Video-based content lies at the heart of these campaigns, and this is reflected in the new Branded Film, Content & Entertainment award category that our Best of Branded Content Marketing partner, D&AD launched this year.
Award-winning examples set the standard by which content work is judged by brands, but in reality it’s only a thin slice of the breadth of work that’s being created. This is why the more content publisher/platform orientated world of ‘content marketing’ can seem very different from what’s considered to be excellent in the BC&E category. For example, not one of the people listed in reports about Top 100 content marketing influencers has ever served on an international award jury. That may just be a matter of time, particularly given that most publishers have now launched branded content divisions, but certainly publishers have been under-represented as jurors in the category to date.
But how one compares editorial-style content to more video-based branded entertainment isn’t immediately obvious, despite the rationale being the same, as Guardian Labs MD Anna Watkins explains:
We believe that successful branded content should be evaluated in terms of the unstoppable nature of the story through engagement, influence and shareability.
In theory, sub-categories should help make the awarding of different content approaches more straightforward, however they often only add to the confusion by overlapping with other major categories and not always representing the reality on the ground, given branded content’s ubiquity and rapid evolution.
The Branded Content Marketing Association’s (BCMA) CEO Andrew Canter, who also sits on the Cristal Branded Entertainment Academy, thinks the Academy model may help address this:
Cristal has both an academy and a jury, the difference being that the academy has a more permanent group of experts from across the industry that advises on how to keep the category relevant as it grows and evolves.
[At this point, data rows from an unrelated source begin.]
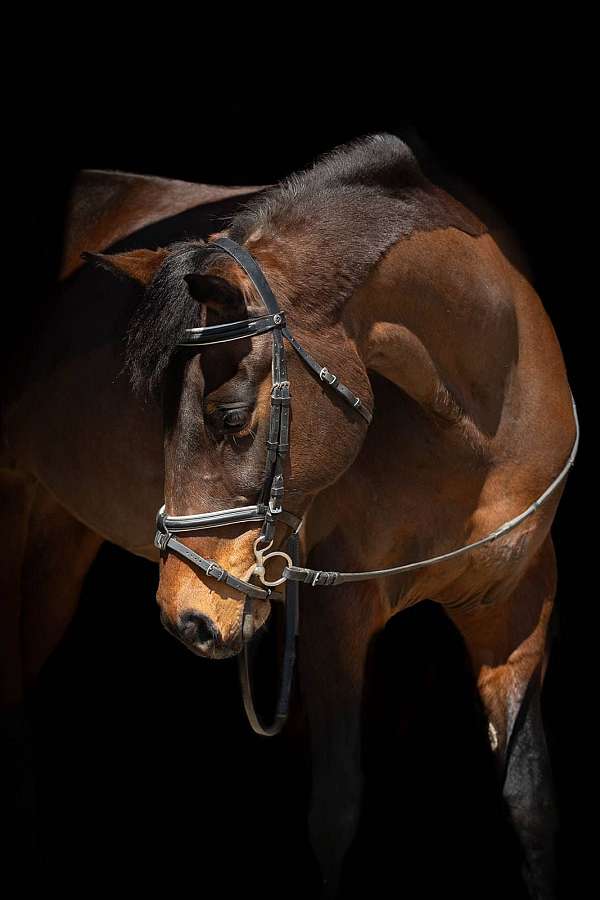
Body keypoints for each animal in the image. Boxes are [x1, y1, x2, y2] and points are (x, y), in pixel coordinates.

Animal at [1, 136, 577, 899]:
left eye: (229, 416)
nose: (185, 617)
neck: (482, 433)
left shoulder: (515, 612)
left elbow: (531, 803)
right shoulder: (336, 618)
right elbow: (336, 813)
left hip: (59, 536)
Its role also includes awarding the Grand Cristal with the Jury President, agreeing best of show from winners already chosen by the jury rather than shining a light on that one great, genre-redefining example like the Cannes Grand Prix.
All these issues about the challenges juries face are a reflection of an industry having to rethink what it does, how it does it and why. It’s this aspect of award shows and the BC&E category that’s most interesting to me. Anathea Ruys, who heads up OMD Fuse Asia Pacific, captures some of this when talking about the experience of judging the category at Cannes this year:
It was great to have such a broad group of people with different backgrounds and focuses, because it meant there was a lot of good debate about what everyone was looking for.
Ruys thought this was really useful, because what is and isn’t a great example of branded content is not always cut and dried, especially when you’re judging sub-categories. Jurors have to look at a lot of work, hence she recommends that anyone trying to improve their chances of winning awards by entering work into multiple sub-categories should clearly explain the work’s specific relevance to each sub-category.
Judging by these views and the huge take up of content marketing services, not to mention the appearance of so many service providers within just a couple of years, the industry maybe on the cusp of where marketing is heading next.
Entry deadline for The Drum Content Awards is Friday August 7th, and I’m looking forward to seeing the entries and discussing them with fellow industry experts.